By harijay


2009-12-12 18:19:03 8 Comments

I was wondering what the simplest way is to convert a string list like the following to a list:

x = u'[ "A","B","C" , " D"]'

Even in case user puts spaces in between the commas, and spaces inside of the quotes. I need to handle that as well to:

x = ["A", "B", "C", "D"] 

in Python.

I know I can strip spaces with strip() and split() using the split operator and check for non alphabets. But the code was getting very kludgy. Is there a quick function that I'm not aware of?

15 comments

@kinzleb 2019-05-01 03:54:25

Inspired from some of the answers above that work with base python packages I compared the performance of a few (using Python 3.7.3):

Method 1: ast

import ast
list(map(str.strip, ast.literal_eval(u'[ "A","B","C" , " D"]')))
# ['A', 'B', 'C', 'D']

import timeit
timeit.timeit(stmt="list(map(str.strip, ast.literal_eval(u'[ \"A\",\"B\",\"C\" , \" D\"]')))", setup='import ast', number=100000)
# 1.292875313000195

Method 2: json

import json
list(map(str.strip, json.loads(u'[ "A","B","C" , " D"]')))
# ['A', 'B', 'C', 'D']

import timeit
timeit.timeit(stmt="list(map(str.strip, json.loads(u'[ \"A\",\"B\",\"C\" , \" D\"]')))", setup='import json', number=100000)
# 0.27833264000014424

Method 3: no import

list(map(str.strip, u'[ "A","B","C" , " D"]'.strip('][').replace('"', '').split(',')))
# ['A', 'B', 'C', 'D']

import timeit
timeit.timeit(stmt="list(map(str.strip, u'[ \"A\",\"B\",\"C\" , \" D\"]'.strip('][').replace('\"', '').split(',')))", number=100000)
# 0.12935059100027502

I was disappointed to see what I considered the method with the worst readability was the method with the best performance... there are tradeoffs to consider when going with the most readable option... for the type of workloads I use python for I usually value readability over a slightly more performant option, but as usual it depends.

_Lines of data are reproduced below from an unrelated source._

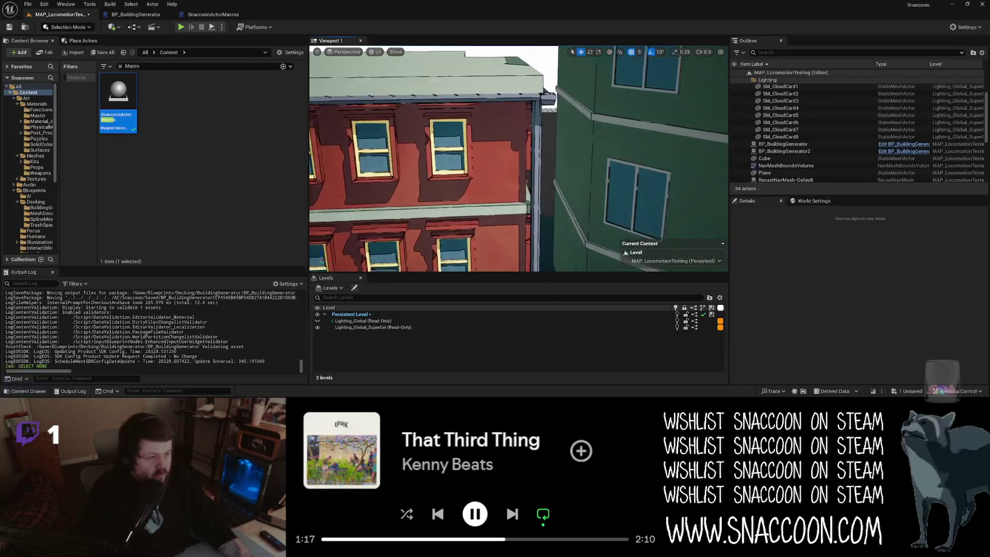
pyautogui.press('s')
pyautogui.scroll(2, 518, 158)
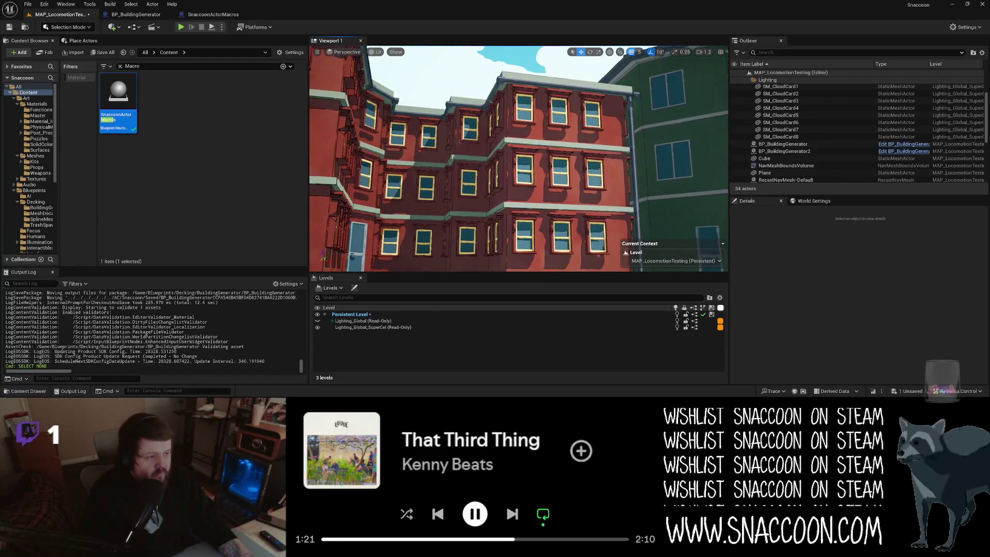
pyautogui.press('d')
pyautogui.press('w')
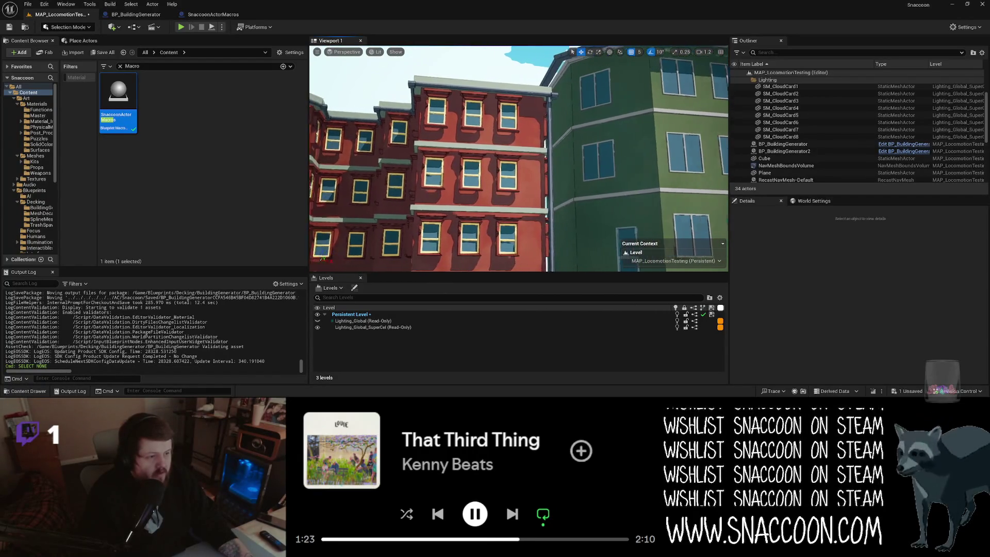
pyautogui.press('w')
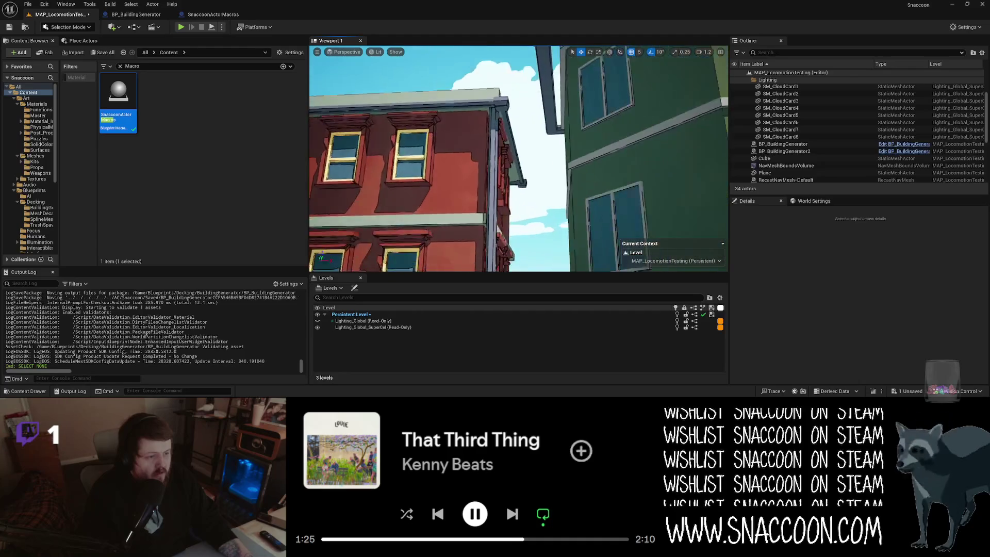
pyautogui.press('s')
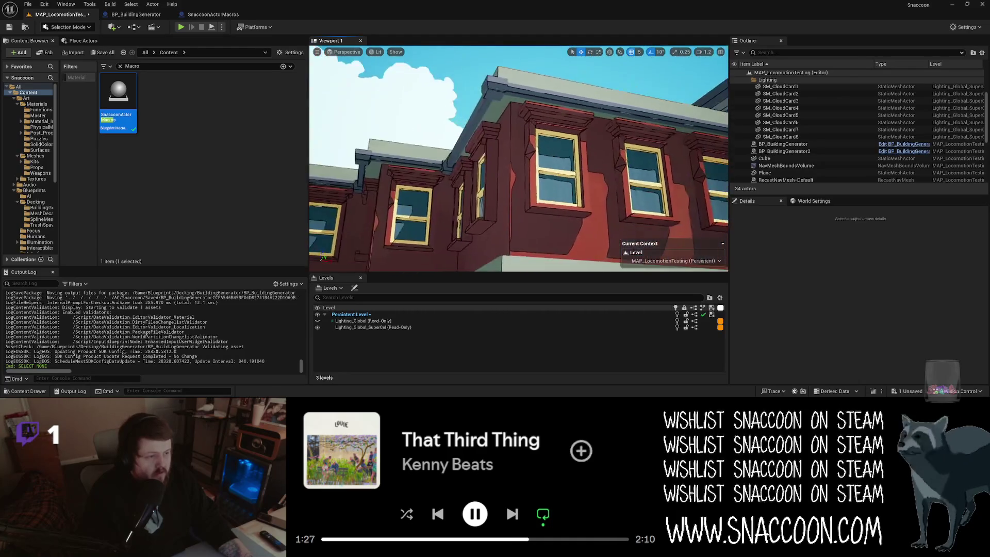
pyautogui.press('d')
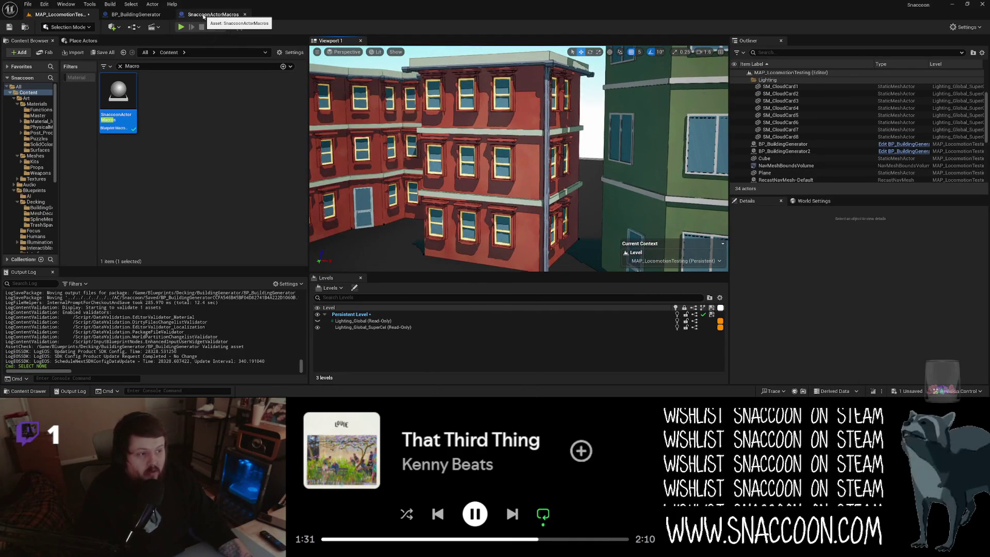
pyautogui.click(783, 144)
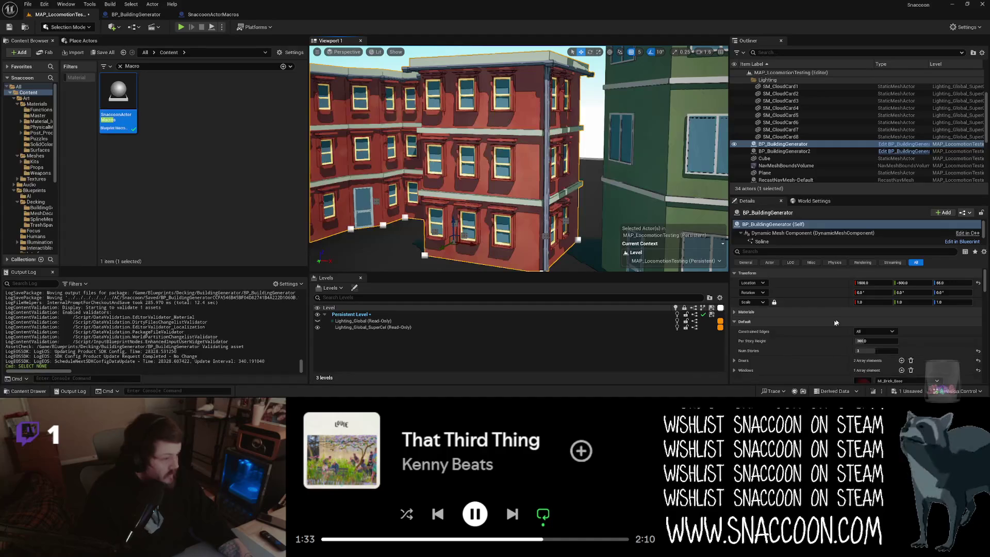
# Enter 0.4 for both X and Y of Gutter Drain Scale XY in Details
pyautogui.scroll(-3, 820, 338)
pyautogui.scroll(-3, 820, 338)
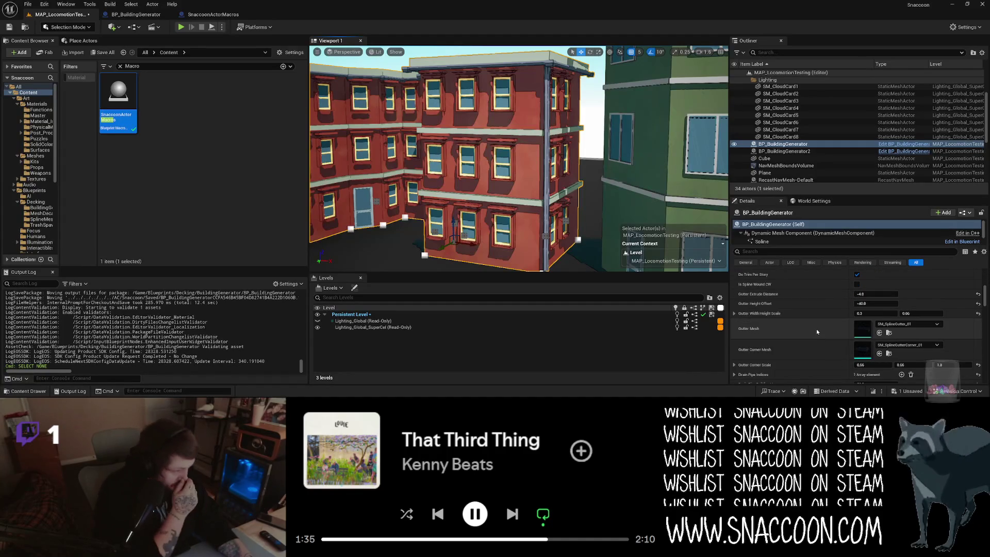
pyautogui.scroll(-3, 816, 329)
pyautogui.scroll(-1, 816, 330)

@JCMontalbano 2019-01-08 23:24:24

you can save yourself the .strip() fcn by just slicing off the first and last characters from the string representation of the list (see third line below)

>>> mylist=[1,2,3,4,5,'baloney','alfalfa']
>>> strlist=str(mylist)
['1', ' 2', ' 3', ' 4', ' 5', " 'baloney'", " 'alfalfa'"]
>>> mylistfromstring=(strlist[1:-1].split(', '))
>>> mylistfromstring[3]
'4'
>>> for entry in mylistfromstring:
...     print(entry)
...     type(entry)
... 
1
<class 'str'>
2
<class 'str'>
3
<class 'str'>
4
<class 'str'>
5
<class 'str'>
'baloney'
<class 'str'>
'alfalfa'
<class 'str'>

@Coding bat 2018-11-15 18:32:20

Let's assume your string is t_vector = [34, 54, 52, 23] and you want to convert this into a list. You can use the below 2 steps:

ls = t_vector.strip('][')
t_vector = ls.split(' ')

t_vector contains the list.

@ruohola 2019-04-11 11:20:45

This will not work, it will give the result t_vector = ['34,', '54,', '52,', '23'], you need to use split(',') like I've used in my answer.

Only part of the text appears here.